- What is required
Edit the rows below, starting with the first row and continuing through the row containing "otomasi industri menjadi bagian dari berita": replace "Back" with "Return" and leave everything else unchanged.

--------------------------------------------------

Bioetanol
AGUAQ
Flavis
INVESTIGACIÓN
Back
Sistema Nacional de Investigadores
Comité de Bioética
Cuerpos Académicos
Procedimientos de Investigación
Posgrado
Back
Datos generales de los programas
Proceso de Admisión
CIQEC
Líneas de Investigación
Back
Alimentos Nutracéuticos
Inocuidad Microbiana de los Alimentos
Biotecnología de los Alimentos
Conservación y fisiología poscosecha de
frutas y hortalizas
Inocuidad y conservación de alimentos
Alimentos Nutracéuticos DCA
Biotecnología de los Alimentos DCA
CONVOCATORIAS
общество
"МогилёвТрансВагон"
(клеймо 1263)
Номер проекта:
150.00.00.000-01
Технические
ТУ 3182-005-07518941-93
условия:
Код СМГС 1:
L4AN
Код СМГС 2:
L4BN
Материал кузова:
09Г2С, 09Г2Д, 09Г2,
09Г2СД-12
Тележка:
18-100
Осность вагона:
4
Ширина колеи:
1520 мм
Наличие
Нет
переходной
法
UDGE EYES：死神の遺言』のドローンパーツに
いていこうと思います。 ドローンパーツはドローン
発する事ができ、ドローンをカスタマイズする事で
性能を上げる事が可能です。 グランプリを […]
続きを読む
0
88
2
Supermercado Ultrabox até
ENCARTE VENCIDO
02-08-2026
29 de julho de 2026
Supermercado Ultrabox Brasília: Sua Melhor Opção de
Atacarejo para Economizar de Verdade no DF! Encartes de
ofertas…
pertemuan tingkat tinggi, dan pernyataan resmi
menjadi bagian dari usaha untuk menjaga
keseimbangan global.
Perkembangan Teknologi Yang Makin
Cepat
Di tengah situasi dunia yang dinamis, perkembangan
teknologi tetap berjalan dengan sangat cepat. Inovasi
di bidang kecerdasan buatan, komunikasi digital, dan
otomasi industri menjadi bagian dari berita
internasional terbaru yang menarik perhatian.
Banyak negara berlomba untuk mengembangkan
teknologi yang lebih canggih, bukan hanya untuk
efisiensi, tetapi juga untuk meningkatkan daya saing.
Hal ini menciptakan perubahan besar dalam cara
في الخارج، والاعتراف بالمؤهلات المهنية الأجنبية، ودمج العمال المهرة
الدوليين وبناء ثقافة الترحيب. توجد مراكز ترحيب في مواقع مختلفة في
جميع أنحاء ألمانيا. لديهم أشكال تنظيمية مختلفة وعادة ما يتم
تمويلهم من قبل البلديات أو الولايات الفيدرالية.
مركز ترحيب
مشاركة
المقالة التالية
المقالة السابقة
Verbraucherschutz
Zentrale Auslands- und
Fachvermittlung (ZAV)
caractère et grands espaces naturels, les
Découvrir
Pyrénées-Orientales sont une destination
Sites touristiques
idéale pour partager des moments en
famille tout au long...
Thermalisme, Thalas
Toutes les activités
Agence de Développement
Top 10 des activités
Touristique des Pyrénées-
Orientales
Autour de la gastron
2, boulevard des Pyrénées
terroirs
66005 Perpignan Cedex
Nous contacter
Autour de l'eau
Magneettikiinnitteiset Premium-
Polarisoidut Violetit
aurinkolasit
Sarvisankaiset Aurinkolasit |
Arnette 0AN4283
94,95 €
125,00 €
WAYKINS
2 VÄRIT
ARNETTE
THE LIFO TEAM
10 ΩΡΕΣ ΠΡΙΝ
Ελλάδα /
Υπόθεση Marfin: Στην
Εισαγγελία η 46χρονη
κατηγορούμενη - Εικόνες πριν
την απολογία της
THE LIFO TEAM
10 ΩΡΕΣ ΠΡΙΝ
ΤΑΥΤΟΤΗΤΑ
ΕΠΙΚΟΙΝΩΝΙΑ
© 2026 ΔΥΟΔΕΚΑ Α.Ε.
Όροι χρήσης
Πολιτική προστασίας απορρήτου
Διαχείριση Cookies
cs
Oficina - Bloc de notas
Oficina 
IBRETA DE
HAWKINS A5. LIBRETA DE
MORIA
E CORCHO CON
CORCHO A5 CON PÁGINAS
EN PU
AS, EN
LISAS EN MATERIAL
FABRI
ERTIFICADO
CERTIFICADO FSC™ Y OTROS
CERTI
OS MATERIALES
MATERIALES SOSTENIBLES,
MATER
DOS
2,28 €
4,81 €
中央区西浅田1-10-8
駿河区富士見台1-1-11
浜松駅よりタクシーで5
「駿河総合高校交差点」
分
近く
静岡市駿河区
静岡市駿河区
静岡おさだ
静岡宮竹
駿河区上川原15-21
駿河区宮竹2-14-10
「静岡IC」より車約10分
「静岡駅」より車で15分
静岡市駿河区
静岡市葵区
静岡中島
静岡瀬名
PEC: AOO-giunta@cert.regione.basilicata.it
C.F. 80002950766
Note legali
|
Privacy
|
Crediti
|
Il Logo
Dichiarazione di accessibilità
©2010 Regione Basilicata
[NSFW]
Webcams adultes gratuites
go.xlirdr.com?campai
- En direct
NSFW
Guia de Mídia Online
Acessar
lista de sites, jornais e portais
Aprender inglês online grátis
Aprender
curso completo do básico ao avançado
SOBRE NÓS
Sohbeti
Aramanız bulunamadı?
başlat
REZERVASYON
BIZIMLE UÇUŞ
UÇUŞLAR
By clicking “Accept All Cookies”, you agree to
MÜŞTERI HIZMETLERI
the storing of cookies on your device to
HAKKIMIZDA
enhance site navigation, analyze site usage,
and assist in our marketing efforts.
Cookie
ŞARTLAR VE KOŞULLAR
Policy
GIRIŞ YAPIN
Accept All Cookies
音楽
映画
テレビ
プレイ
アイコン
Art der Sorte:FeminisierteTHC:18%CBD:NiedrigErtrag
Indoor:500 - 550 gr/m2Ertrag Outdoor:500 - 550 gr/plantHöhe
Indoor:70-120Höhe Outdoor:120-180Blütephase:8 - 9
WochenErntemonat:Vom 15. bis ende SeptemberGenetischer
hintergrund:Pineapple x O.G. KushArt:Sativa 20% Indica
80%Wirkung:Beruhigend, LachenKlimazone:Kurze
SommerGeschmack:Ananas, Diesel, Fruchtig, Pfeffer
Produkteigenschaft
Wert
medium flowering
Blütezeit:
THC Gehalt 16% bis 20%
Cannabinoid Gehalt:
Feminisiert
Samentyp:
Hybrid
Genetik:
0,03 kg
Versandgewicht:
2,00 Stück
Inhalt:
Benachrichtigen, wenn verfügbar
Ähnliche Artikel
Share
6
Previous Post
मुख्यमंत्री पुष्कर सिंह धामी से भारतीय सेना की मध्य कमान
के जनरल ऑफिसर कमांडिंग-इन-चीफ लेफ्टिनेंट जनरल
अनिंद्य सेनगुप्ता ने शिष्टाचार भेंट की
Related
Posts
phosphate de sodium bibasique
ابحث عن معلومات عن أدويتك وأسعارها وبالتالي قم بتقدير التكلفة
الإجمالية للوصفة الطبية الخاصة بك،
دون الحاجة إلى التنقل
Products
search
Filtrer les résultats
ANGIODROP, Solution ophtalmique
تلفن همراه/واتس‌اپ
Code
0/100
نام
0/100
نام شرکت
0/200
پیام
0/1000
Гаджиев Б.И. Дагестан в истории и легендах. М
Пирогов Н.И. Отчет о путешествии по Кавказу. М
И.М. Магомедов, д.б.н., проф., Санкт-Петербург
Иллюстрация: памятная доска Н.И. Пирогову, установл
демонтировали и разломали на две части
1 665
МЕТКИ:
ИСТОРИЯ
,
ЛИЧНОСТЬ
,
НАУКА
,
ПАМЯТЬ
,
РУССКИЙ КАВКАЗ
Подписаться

--------------------------------------------------

- Solution for this problem
Bioetanol
AGUAQ
Flavis
INVESTIGACIÓN
Return
Sistema Nacional de Investigadores
Comité de Bioética
Cuerpos Académicos
Procedimientos de Investigación
Posgrado
Return
Datos generales de los programas
Proceso de Admisión
CIQEC
Líneas de Investigación
Return
Alimentos Nutracéuticos
Inocuidad Microbiana de los Alimentos
Biotecnología de los Alimentos
Conservación y fisiología poscosecha de
frutas y hortalizas
Inocuidad y conservación de alimentos
Alimentos Nutracéuticos DCA
Biotecnología de los Alimentos DCA
CONVOCATORIAS
общество
"МогилёвТрансВагон"
(клеймо 1263)
Номер проекта:
150.00.00.000-01
Технические
ТУ 3182-005-07518941-93
условия:
Код СМГС 1:
L4AN
Код СМГС 2:
L4BN
Материал кузова:
09Г2С, 09Г2Д, 09Г2,
09Г2СД-12
Тележка:
18-100
Осность вагона:
4
Ширина колеи:
1520 мм
Наличие
Нет
переходной
法
UDGE EYES：死神の遺言』のドローンパーツに
いていこうと思います。 ドローンパーツはドローン
発する事ができ、ドローンをカスタマイズする事で
性能を上げる事が可能です。 グランプリを […]
続きを読む
0
88
2
Supermercado Ultrabox até
ENCARTE VENCIDO
02-08-2026
29 de julho de 2026
Supermercado Ultrabox Brasília: Sua Melhor Opção de
Atacarejo para Economizar de Verdade no DF! Encartes de
ofertas…
pertemuan tingkat tinggi, dan pernyataan resmi
menjadi bagian dari usaha untuk menjaga
keseimbangan global.
Perkembangan Teknologi Yang Makin
Cepat
Di tengah situasi dunia yang dinamis, perkembangan
teknologi tetap berjalan dengan sangat cepat. Inovasi
di bidang kecerdasan buatan, komunikasi digital, dan
otomasi industri menjadi bagian dari berita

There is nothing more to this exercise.